ALM-16002 Hive SQL Execution Success Rate Is Lower Than the Threshold

Alarm Description

The system checks the percentage of the HQL statements that are executed successfully in every 30 seconds. The formula is: Percentage of HQL statements that are executed successfully = Number of HQL statements that are executed successfully by Hive in a specified period/Total number of HQL statements that are executed by Hive. This indicator can be viewed on the Cluster > Services > Hive > Instance > HiveServer instance . By default, a threshold is provided for the percentage of successful HQL executions. This alarm is generated when the percentage of successful HQL executions is less than the threshold. Users can view the name of the host where an alarm is generated in the location information about the alarm. The IP address of the host is the IP address of the HiveServer node.

Users can modify the threshold by choosing O&M > Alarm > Thresholds > Name of the desired cluster > Hive > Percentage of HQL Statements That Are Executed Successfully by Hive.

This alarm is cleared when the execution success rate is higher than 110% of the threshold.

Alarm Attributes

Alarm ID	Alarm Severity	Alarm Type	Service Type	Auto Cleared
16002	Critical (default threshold: 90%) Major (default threshold: 80%)	Quality of service	Hive	Yes

Alarm ID

Alarm Severity

Alarm Type

Service Type

Auto Cleared

16002

Critical (default threshold: 90%)

Major (default threshold: 80%)

Quality of service

Hive

Yes

Alarm Parameters

Type	Parameter	Description
Location Information	Source	Specifies the cluster for which the alarm is generated.
	ServiceName	Specifies the service for which the alarm is generated.
	RoleName	Specifies the role for which the alarm is generated.
	HostName	Specifies the host for which the alarm is generated.
Additional Information	Trigger Condition	Specifies the threshold for triggering the alarm.

Impact on the System

The service execution capability of the system is too low and cannot properly respond to customer requests. The Hive service is not affected. You need to check HiveServer logs to locate the SQL failure cause.

Possible Causes

A syntax error occurs in HQL statements.
The HBase service is abnormal when a Hive on HBase task is performed.
The Spark service is abnormal when a Hive on Spark task is performed.
The dependent basic services, such as HDFS, Yarn, and ZooKeeper, are abnormal.

Handling Procedure

Check whether the HQL statements comply with syntax.

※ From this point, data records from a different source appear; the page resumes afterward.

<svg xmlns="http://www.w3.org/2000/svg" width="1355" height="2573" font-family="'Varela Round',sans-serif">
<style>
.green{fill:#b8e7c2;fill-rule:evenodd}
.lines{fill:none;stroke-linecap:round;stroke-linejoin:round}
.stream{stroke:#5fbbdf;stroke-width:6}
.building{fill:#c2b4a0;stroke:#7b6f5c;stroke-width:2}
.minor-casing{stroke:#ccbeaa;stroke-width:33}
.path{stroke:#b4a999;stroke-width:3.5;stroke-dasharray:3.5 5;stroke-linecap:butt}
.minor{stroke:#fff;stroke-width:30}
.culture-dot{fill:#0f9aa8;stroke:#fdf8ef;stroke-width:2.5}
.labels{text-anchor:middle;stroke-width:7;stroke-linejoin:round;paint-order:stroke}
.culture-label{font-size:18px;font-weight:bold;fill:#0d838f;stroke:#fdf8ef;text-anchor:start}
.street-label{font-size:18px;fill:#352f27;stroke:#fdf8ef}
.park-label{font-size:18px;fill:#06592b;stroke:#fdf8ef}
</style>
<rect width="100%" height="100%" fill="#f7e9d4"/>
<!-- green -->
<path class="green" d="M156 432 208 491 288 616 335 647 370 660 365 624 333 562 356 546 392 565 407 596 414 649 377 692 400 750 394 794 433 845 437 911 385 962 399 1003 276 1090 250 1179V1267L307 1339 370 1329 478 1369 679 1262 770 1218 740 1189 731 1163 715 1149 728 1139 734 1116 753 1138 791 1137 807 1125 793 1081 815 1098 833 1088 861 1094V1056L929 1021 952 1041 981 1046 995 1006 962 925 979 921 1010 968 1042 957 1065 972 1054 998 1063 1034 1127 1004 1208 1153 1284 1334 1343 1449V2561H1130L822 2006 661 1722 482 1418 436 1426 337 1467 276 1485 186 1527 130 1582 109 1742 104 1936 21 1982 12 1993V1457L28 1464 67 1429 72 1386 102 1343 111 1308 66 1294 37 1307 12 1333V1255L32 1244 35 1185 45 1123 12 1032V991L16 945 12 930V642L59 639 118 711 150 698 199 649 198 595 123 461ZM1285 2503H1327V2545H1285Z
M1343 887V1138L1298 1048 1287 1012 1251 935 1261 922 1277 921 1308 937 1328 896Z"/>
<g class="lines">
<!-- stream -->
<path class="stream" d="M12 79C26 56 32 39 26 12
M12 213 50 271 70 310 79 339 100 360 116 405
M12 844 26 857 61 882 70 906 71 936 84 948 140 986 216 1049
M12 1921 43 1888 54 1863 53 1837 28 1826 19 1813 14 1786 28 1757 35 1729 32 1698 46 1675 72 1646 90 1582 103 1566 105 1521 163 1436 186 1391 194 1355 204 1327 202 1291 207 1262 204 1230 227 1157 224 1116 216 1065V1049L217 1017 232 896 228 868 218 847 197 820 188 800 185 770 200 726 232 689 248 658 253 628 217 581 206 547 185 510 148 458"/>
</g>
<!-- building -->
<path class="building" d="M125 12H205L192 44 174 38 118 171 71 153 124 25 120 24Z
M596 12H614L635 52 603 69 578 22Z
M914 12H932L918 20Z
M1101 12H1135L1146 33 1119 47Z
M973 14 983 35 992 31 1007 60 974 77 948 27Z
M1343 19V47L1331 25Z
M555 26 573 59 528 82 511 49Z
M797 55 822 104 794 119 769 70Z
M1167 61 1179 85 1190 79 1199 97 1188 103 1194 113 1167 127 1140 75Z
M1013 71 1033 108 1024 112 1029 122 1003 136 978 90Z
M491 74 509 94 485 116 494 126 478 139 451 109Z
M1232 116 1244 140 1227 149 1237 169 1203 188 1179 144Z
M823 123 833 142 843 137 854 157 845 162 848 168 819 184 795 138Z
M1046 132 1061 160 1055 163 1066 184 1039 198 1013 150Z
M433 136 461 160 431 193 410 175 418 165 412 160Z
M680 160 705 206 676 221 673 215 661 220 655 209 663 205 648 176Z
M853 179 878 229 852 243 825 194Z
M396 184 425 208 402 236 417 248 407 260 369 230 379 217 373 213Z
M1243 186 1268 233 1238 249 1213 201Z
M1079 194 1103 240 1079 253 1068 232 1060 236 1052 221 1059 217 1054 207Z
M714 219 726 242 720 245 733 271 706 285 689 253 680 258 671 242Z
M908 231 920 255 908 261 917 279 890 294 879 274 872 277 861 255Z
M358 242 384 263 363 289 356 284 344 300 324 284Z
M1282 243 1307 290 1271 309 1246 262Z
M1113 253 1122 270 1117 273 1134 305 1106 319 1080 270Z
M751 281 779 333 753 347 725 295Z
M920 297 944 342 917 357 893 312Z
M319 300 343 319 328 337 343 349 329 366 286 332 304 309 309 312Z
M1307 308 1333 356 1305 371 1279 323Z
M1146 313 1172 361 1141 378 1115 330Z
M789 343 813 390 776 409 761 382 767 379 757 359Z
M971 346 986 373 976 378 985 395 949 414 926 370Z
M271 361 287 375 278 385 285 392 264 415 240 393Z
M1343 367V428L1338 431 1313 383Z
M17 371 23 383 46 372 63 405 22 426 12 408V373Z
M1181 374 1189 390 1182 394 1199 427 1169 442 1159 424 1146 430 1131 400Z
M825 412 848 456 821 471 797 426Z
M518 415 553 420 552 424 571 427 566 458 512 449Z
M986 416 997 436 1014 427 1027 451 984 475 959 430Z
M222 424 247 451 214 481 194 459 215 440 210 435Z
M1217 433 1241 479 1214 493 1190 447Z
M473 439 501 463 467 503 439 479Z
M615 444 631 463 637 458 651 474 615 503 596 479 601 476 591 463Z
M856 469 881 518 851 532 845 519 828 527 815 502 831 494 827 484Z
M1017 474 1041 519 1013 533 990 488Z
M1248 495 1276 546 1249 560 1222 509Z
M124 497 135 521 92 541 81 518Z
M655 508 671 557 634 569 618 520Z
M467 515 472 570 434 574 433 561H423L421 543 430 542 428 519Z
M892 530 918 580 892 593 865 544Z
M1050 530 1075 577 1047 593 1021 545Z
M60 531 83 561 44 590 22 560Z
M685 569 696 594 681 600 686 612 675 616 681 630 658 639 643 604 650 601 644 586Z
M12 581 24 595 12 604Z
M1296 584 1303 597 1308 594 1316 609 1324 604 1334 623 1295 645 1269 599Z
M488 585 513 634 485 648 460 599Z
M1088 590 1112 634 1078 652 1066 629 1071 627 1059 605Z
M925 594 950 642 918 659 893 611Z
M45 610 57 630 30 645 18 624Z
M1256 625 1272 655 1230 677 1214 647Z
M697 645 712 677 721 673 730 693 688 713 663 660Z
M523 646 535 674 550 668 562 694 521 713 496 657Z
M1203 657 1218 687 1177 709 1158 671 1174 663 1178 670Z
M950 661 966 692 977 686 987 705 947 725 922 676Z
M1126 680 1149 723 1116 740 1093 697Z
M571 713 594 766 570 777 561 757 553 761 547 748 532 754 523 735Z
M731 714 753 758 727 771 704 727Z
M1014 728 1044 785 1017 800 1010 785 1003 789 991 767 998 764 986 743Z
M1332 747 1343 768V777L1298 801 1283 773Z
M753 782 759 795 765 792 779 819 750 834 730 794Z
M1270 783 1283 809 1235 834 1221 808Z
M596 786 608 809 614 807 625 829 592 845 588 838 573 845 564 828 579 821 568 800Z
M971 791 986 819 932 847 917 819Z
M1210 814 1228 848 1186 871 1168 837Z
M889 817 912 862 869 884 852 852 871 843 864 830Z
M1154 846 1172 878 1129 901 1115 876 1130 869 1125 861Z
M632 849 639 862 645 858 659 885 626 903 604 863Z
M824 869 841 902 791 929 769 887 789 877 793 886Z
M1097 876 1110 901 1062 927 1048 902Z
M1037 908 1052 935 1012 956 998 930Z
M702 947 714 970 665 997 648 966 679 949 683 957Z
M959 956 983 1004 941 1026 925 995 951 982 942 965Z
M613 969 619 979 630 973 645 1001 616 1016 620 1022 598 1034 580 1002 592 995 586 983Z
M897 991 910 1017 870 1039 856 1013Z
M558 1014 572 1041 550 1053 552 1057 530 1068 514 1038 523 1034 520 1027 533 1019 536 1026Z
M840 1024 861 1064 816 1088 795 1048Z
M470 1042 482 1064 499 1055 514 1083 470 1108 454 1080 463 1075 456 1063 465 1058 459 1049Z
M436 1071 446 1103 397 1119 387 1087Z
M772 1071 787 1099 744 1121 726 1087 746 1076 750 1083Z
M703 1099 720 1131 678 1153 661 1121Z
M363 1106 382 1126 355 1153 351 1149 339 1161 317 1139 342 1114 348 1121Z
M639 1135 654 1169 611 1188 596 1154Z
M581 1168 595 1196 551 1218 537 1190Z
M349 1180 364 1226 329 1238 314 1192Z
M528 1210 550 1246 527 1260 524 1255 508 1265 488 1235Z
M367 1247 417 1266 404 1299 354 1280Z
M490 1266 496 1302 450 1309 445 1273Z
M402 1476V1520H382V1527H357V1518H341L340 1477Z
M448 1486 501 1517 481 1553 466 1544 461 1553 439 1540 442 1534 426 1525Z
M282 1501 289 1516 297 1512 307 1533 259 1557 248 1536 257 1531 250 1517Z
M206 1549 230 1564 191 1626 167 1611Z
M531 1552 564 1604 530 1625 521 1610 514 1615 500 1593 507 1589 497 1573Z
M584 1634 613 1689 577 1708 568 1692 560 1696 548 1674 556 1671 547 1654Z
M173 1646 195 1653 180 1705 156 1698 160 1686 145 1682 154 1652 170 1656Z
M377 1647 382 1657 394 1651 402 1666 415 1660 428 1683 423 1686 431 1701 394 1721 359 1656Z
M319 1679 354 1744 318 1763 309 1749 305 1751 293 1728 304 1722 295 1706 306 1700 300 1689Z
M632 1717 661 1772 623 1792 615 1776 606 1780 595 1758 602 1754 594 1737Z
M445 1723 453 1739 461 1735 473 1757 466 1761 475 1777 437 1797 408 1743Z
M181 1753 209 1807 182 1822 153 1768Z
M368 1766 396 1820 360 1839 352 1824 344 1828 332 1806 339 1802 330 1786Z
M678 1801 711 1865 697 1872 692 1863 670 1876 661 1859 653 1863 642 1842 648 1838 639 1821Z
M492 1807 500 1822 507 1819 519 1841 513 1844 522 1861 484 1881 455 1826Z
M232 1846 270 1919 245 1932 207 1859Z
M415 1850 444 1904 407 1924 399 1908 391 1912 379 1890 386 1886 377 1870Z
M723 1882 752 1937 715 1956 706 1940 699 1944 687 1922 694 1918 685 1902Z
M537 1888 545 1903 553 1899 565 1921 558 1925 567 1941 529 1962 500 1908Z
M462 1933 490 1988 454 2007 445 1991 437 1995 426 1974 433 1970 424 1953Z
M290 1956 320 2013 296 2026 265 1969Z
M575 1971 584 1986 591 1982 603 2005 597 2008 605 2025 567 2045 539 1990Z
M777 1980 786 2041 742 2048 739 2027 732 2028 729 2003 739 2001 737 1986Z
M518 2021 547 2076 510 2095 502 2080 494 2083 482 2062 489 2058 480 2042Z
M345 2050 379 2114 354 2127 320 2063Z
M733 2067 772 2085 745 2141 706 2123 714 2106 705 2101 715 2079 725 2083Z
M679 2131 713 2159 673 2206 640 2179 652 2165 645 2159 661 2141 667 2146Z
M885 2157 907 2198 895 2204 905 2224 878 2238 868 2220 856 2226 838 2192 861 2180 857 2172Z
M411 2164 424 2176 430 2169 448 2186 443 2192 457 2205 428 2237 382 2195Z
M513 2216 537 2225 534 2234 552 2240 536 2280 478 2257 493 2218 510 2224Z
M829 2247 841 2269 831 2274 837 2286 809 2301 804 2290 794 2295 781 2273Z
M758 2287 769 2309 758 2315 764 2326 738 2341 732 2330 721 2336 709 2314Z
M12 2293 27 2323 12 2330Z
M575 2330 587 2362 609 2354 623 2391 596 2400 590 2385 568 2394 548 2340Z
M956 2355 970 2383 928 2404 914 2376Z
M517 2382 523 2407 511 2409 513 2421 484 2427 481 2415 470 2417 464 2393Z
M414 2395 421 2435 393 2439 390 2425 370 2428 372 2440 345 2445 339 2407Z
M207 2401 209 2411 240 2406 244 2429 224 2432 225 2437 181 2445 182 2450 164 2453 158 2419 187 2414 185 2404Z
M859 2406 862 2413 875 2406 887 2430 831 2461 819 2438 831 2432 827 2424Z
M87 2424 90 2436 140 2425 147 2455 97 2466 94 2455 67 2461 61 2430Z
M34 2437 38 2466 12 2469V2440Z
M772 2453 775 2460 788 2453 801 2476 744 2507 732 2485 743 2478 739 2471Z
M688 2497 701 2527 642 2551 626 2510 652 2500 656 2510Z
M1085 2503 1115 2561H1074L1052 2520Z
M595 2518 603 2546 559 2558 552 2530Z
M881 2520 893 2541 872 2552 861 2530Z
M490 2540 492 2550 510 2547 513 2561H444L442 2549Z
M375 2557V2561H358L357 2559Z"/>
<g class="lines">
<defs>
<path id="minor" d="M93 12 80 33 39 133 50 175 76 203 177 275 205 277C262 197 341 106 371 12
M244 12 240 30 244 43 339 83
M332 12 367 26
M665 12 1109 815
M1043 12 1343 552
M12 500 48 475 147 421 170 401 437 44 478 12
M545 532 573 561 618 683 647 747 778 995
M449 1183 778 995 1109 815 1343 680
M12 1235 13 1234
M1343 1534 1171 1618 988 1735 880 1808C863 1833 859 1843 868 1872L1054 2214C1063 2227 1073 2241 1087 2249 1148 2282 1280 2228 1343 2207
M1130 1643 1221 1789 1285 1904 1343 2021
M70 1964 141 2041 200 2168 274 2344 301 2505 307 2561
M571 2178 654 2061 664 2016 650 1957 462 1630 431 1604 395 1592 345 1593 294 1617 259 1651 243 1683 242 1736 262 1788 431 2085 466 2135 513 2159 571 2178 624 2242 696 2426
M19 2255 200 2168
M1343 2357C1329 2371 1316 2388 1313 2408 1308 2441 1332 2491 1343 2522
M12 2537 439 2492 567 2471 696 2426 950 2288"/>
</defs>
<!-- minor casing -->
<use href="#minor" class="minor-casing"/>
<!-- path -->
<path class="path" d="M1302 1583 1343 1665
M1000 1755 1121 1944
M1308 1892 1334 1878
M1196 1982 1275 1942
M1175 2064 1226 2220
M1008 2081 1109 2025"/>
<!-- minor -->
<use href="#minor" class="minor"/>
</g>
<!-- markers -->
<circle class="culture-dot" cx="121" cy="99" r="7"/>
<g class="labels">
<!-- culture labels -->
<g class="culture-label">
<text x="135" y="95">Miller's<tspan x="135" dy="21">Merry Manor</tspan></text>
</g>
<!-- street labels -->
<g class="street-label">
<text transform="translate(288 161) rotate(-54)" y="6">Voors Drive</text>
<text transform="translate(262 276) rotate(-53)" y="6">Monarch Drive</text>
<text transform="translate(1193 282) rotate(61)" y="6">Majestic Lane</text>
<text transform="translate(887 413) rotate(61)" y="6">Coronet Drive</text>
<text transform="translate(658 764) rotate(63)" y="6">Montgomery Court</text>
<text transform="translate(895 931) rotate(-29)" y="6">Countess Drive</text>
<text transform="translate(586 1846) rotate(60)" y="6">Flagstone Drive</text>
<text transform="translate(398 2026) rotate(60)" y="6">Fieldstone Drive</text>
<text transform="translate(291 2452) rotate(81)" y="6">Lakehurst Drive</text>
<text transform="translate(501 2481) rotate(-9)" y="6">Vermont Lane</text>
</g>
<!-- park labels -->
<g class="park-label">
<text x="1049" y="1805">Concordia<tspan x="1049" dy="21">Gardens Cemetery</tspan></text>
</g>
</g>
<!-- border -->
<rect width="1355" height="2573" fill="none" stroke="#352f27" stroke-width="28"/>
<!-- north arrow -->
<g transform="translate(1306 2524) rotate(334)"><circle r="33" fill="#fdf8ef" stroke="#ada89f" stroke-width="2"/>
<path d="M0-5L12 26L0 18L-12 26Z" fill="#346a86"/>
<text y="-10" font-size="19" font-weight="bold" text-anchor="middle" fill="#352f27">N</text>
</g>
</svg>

On the FusionInsight Manager page, choose O&M > Alarm to view the alarm details and obtain the node where the alarm is generated.
Use the Hive client to log in to the HiveServer node where an alarm is reported. Query the HQL syntax provided by Apache, and check whether the HQL commands are correct.
- If yes, go to 4.
- If no, go to 3.
To view the user who runs an incorrect statement, you can download the hiveserver audit log file of the HiveServer node where this alarm is generated. Start Data and End Data are 10 minutes before and after the alarm generation time respectively. Open the log file and search for the Result=FAIL keyword to filter the log information about the incorrect statement, and then view the user who runs the incorrect statement according to UserName in the log information.
Enter the correct HQL statements, and check whether the command can be properly executed.
- If yes, go to 12.
- If no, go to 4.

Check whether the HBase service is abnormal.

Check whether an Hive on HBase task is performed with the user who runs the HQL command.
- If yes, go to 5.
- If no, go to 8.
On the FusionInsight Manager page, click Cluster > Name of the desired cluster > Services, check whether the HBase service is normal in the service list.
- If yes, go to 8.
- If no, go to 6.
Choose O&M > Alarm, check the related alarms displayed on the alarm page and clear them according to related alarm help.
Enter the correct HQL statements, and check whether the command can be properly executed.
- If yes, go to 12.
- If no, go to 8.

Check whether the HDFS, Yarn, and ZooKeeper are normal.

On the FusionInsight Manager portal, click Cluster > Name of the desired cluster > Services.
In the service list, check whether the services, such as HDFS, Yarn, and ZooKeeper are normal.
- If yes, go to 12.
- If no, go to 10.
Check the related alarms displayed on the alarm page and clear them according to related alarm help.
Enter the correct HQL statements, and check whether the command can be properly executed.
- If yes, go to 12.
- If no, go to 13.
After 1 minute, check whether the alarm is cleared.
- If yes, no further action is required.
- If no, go to 13.

Collect fault information.

On the FusionInsight Manager home page, choose O&M > Log > Download.
Select the following nodes in the required cluster from the Service:
- MapReduce
- Hive
Click the edit icon in the upper right corner, and set Start Date and End Date for log collection to 10 minutes ahead of and after the alarm generation time, respectively. Then, click Download.
Contact the O&M engineers and send the collected logs.